节点文献

三疣梭子蟹基因组串联重复序列分析及微卫星标记的初步筛选

Analysis of Tandem Repeats in Crab Portunus Trituberculatus Genome and Microsatellite Marker Screening

【作者】 宋来鹏

【导师】 刘萍; 刘振辉;

【作者基本信息】 中国海洋大学 , 细胞生物学, 2008, 硕士

【摘要】 本文构建了三疣梭子蟹部分基因组文库,对片段长度为500~1500bp的4164个克隆进行测序,在此基础上分析了微卫星和小卫星在基因组上的分布特征。利用筛选的含有微卫星的克隆序列,设计出30对微卫星引物,并筛选出了9对多态性引物。对三疣梭子蟹部分基因组DNA文库测序,获得了总长度622 409个碱基的基因组DNA序列,从中找到微卫星重复序列(1-6bp重复)697个。统计微卫星重复类型,以两碱基重复数目最多,为445个,占微卫星序列总数目的63.84 %;其次是三碱基,152个,占21.81%;再次分别是单碱基,45个,占6.46%;四碱基,31个,占4.45%;五碱基,14个,占2.01%;六碱基,10个,占1.43%。在单碱基重复类型中,重复拷贝类别全部为A;两碱基重复类型中,AG重复数目最多,其次是AC和AT;三碱基重复类型中以ACT最多,其次是AGG和AAT;四碱基重复类型中, AGAC重复数目最多;五碱基重复类型中,以AACCT重复拷贝类别最多;六碱基重复中以AGGGGA重复数目最多。GC重复拷贝类别的重复数目很少,只发现1个(注册号为EU113241)。在序列拼接后长度500~1500bp的709个克隆中,筛选到130个小卫星序列,其序列总长度占测序序列总长度的2.55%。小卫星序列中,以12bp重复单位的序列数量最多(10.77%),总体趋势表现为重复单位越长,相应的重复序列数目越少(R=-0.663,p<0.01)。小卫星重复单位拷贝数分布范围以8bp重复单位最广为3.9~66.5;其次是13bp重复范围在2.0~40.6;再次是26bp重复,范围在2.3~21.0。平均拷贝数最高的三种重复类型分别为8bp重复(19.96),25bp重复(16.00)和22bp重复(15.85)。小卫星序列中各重复单位的拷贝数分布范围2~66.5,集中分布在2~25,且表现为拷贝数目越大,其相应的重复序列数目越低的趋势。130个重复序列分别由123种重复单位所组成,因而小卫星重复序列的类型很多。我们初步分成三类:两种碱基组成类别、三种碱基组成类别和四种碱基组成类别,并进一步根据各个重复序列中所含有的碱基种类的数量从大到小排列这些碱基而分成若干小类。从这些分类中可以看出,三疣梭子蟹基因组中的小卫星整体上是富含A/T的重复序列,并揭示了其与微卫星重复序列之间的关系,即一部分小卫星重复序列可能起源于微卫星序列。
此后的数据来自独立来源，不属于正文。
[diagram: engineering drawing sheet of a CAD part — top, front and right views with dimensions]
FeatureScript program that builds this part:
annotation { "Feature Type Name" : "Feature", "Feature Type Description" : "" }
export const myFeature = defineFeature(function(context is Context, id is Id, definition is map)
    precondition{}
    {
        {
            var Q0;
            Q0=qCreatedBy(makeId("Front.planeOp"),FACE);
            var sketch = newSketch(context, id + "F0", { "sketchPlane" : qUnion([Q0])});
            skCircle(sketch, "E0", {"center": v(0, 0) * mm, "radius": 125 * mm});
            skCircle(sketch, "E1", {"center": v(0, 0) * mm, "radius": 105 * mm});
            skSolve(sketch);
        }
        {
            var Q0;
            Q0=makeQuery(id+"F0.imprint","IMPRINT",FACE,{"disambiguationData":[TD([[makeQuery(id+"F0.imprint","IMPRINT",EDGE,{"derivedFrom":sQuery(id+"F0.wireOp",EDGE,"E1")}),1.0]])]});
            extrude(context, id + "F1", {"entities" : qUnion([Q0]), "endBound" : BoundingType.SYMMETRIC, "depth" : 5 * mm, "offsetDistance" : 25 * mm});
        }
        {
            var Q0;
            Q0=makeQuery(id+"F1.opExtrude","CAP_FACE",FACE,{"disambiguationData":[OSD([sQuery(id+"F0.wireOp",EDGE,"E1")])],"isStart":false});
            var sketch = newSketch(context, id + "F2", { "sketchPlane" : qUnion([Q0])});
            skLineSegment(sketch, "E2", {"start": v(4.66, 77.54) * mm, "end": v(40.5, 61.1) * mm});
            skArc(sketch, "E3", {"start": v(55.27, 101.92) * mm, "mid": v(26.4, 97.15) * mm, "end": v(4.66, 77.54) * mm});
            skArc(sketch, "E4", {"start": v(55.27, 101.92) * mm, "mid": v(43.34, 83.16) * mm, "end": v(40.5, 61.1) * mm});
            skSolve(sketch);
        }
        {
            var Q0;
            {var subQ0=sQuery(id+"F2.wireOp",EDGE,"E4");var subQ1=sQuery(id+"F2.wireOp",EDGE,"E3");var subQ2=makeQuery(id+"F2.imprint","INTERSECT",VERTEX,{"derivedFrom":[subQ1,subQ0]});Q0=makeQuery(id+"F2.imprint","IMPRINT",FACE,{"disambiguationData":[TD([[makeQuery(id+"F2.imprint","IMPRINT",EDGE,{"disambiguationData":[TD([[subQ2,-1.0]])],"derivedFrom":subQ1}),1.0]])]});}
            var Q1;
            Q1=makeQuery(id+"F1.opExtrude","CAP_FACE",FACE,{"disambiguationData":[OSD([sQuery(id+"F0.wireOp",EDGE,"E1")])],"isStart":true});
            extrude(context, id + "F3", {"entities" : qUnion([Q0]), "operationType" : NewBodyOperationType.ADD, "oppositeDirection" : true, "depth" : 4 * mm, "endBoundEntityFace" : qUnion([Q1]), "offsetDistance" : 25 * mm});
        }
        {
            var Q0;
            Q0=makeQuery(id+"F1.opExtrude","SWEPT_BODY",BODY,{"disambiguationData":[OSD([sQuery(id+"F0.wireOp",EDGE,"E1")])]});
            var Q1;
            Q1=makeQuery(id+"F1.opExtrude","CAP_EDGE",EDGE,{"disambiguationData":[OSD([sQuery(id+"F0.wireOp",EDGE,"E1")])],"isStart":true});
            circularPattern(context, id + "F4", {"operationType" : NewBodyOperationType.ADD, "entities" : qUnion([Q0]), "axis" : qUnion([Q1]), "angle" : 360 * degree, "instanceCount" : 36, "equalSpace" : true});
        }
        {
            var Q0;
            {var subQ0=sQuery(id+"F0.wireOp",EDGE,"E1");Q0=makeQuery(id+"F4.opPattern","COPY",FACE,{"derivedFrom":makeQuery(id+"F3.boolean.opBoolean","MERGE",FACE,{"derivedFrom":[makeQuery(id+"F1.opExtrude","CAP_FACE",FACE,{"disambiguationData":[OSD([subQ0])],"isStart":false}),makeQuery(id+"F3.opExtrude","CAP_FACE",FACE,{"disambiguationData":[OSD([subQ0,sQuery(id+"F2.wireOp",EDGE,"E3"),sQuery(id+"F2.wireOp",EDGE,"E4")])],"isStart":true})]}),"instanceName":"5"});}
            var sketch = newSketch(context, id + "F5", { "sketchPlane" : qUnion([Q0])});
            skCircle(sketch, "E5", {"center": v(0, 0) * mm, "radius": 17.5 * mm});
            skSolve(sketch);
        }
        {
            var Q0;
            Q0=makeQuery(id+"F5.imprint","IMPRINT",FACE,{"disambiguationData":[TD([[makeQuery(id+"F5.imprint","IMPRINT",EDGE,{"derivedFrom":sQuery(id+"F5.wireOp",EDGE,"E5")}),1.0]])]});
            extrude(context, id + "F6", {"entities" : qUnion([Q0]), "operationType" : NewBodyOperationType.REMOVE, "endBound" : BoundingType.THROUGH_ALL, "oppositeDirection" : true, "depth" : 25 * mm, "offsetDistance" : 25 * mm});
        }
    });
对蟹类微卫星分离方法、引物设计、遗传学特性以及在种群遗传、家系分析、遗传多样性评价等方面的最新研究进展进行了综述,并分析了微卫星分析中无效等位基因(null allele)、“结巴”带(stutter bands)和上游等位基因“扩增丢失”现象(upper allelic dropout)的产生原因以及对微卫星基因型判读带来的影响。根据建立的三疣梭子蟹部分基因组文库,筛选其中含有微卫星序列的克隆设计引物。在709个克隆测序序列中,找到包含完整侧翼序列(长度大于50bp)的重复序列,设计了30对微卫星引物,从中筛选出了9对微卫星多态性引物。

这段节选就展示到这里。